Placer les communautés au cœur des décisions qui les concernent est une exigence fondatrice de l’action d’ADESA. C’est dans cet esprit qu’un atelier de capitalisation partielle du projet PRECAN a été organisé dans la commune de N’guigmi, couvrant ses deux sites d’intervention. Conduit par l’ONG Action pour le Développement du Sahel (ADESA) avec l’appui financier du Fonds Humanitaire Régional pour l’Afrique de l’Ouest et du Centre (FHRAOC), cet atelier a rassemblé les leaders communautaires, les bénéficiaires directs, les services techniques déconcentrés et les équipes de terrain autour d’un double objectif à savoir d’établir un bilan consolidé de l’ensemble des activités menées et de renforcer les capacités des parties prenantes en vue d’une appropriation durable et d’une pérennisation effective des acquis.
Fondée sur une démarche participative et inclusive, la capitalisation a donné lieu à des échanges d’expériences nourris entre tous les acteurs. À travers des focus groupes structurés et des entretiens approfondis, les participants ont revisité ensemble le parcours du projet notamment ses dynamiques communautaires, les changements de pratiques induits et les nouvelles compétences acquises en matière d’adaptation aux aléas climatiques. Ces espaces de dialogue ont permis de construire une mémoire collective du projet, indispensable à sa valorisation et à sa reproductibilité.
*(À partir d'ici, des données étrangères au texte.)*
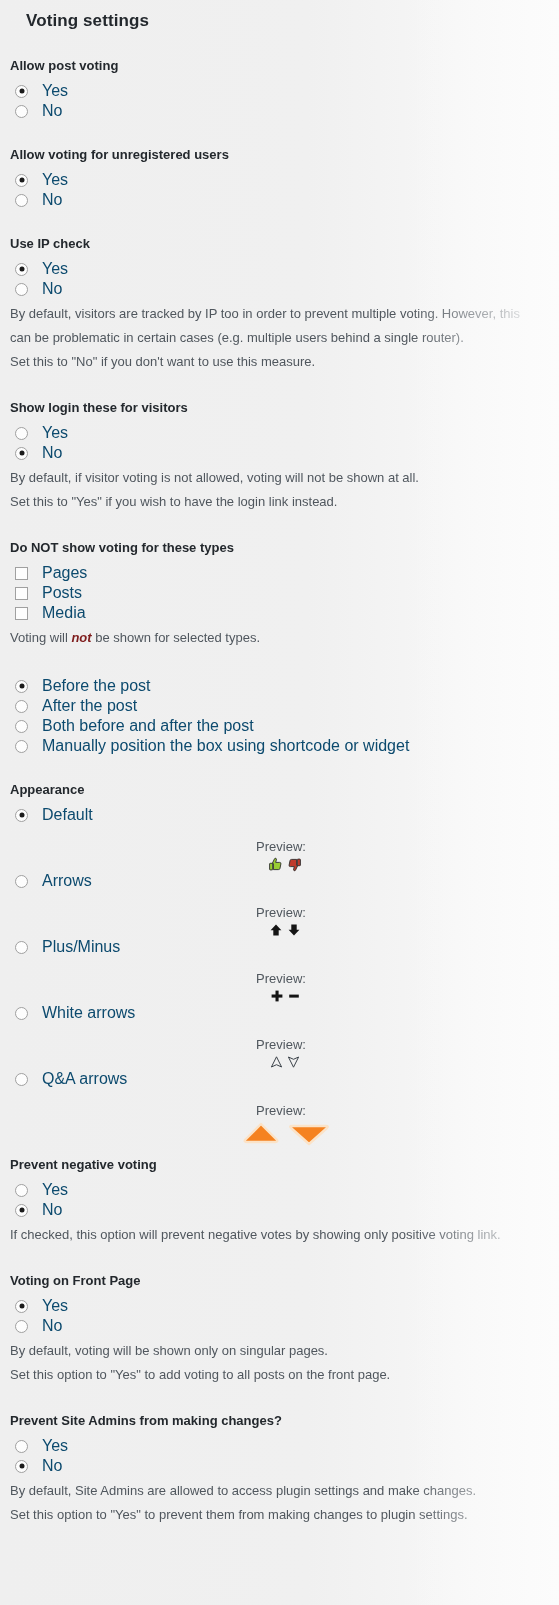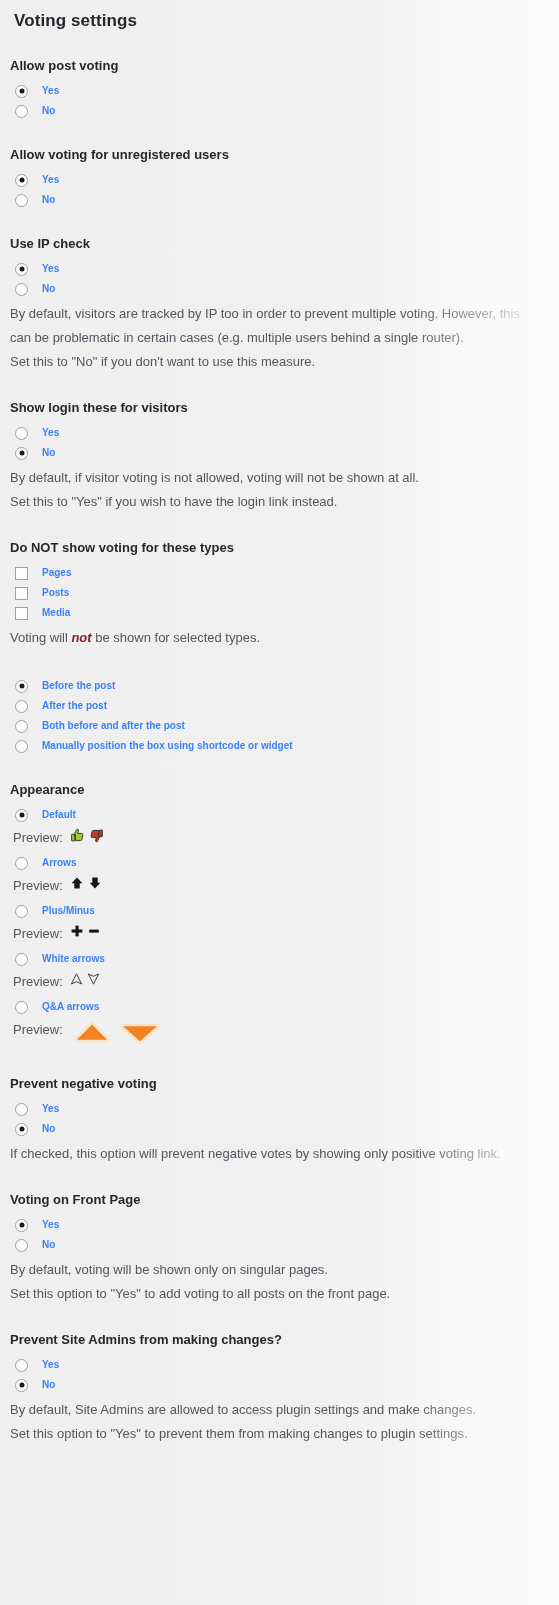--- a/index.html
+++ b/index.html
@@ -29,21 +29,21 @@
     height: 1605px;
     pointer-events: none;
     background: linear-gradient(to right, rgba(248,248,248,0) 0%, rgba(250,250,250,0.45) 45%, rgba(251,251,251,0.8) 75%, rgba(252,252,252,0.92) 100%);
     z-index: 5;
   }
 
   h1.page-title {
     font-size: 17px;
     font-weight: bold;
     color: #23282d;
-    margin: 0 0 0 4px;
+    margin: 0 0 0 16px;
     padding: 2px 0 0 0;
     line-height: 22px;
     letter-spacing: 0.1px;
   }
 
   .group {
     margin-top: 26px;
   }
 
   .group-title {
@@ -90,47 +90,47 @@
     height: 13px;
     border: 1px solid #a0a0a0;
     background: #fdfdfd;
     box-sizing: border-box;
     flex: 0 0 auto;
     margin-right: 14px;
     position: relative;
   }
 
   .option-label {
-    font-size: 10px;
-    color: #3b82f6;
+    font-size: 16px;
+    color: #0c4a6e;
     line-height: 18px;
-    font-weight: bold;
   }
 
   .desc {
     font-size: 13px;
     color: #50575e;
     line-height: 24px;
     margin: 0;
     padding-right: 20px;
     max-width: 530px;
   }
   .desc.first { margin-top: 3px; }
   .desc em {
     font-style: italic;
     font-weight: bold;
     color: #7f1d1d;
   }
 
   
   .preview-row {
     display: flex;
-    align-items: flex-start;
+    align-items: center;
     height: 22px;
-    margin: 3px;
+    margin: 12px;
+    flex-direction: column;
   }
   .preview-label {
     font-size: 13px;
     color: #50575e;
     margin-right: 7px;
     line-height: 20px;
   }
   .preview-icons {
     display: flex;
     align-items: center;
Les échanges ont également permis d’identifier les défis persistants qui limitent l’impact du projet. Abordés comme des leviers d’amélioration, ces constats ont conduit les participants à formuler plusieurs recommandations stratégiques à savoir adapter les formations pratiques aux réalités de chaque site, consolider les mécanismes collectifs d’adaptation climatique en valorisant les savoirs locaux, renforcer le suivi des impacts et améliorer la coordination entre les services techniques et les équipes de terrain.
Les données collectées font actuellement l’objet d’une synthèse et d’une analyse approfondies, afin d’éclairer les ajustements programmatiques nécessaires à la poursuite du projet. À travers cette démarche, ADESA réaffirme que les populations de N’guigmi ne sont pas de simples bénéficiaires au contraire, elles sont les premières actrices de leur résilience, et les gardiennes des acquis que le projet PRECAN contribue à ancrer durablement dans leurs territoires.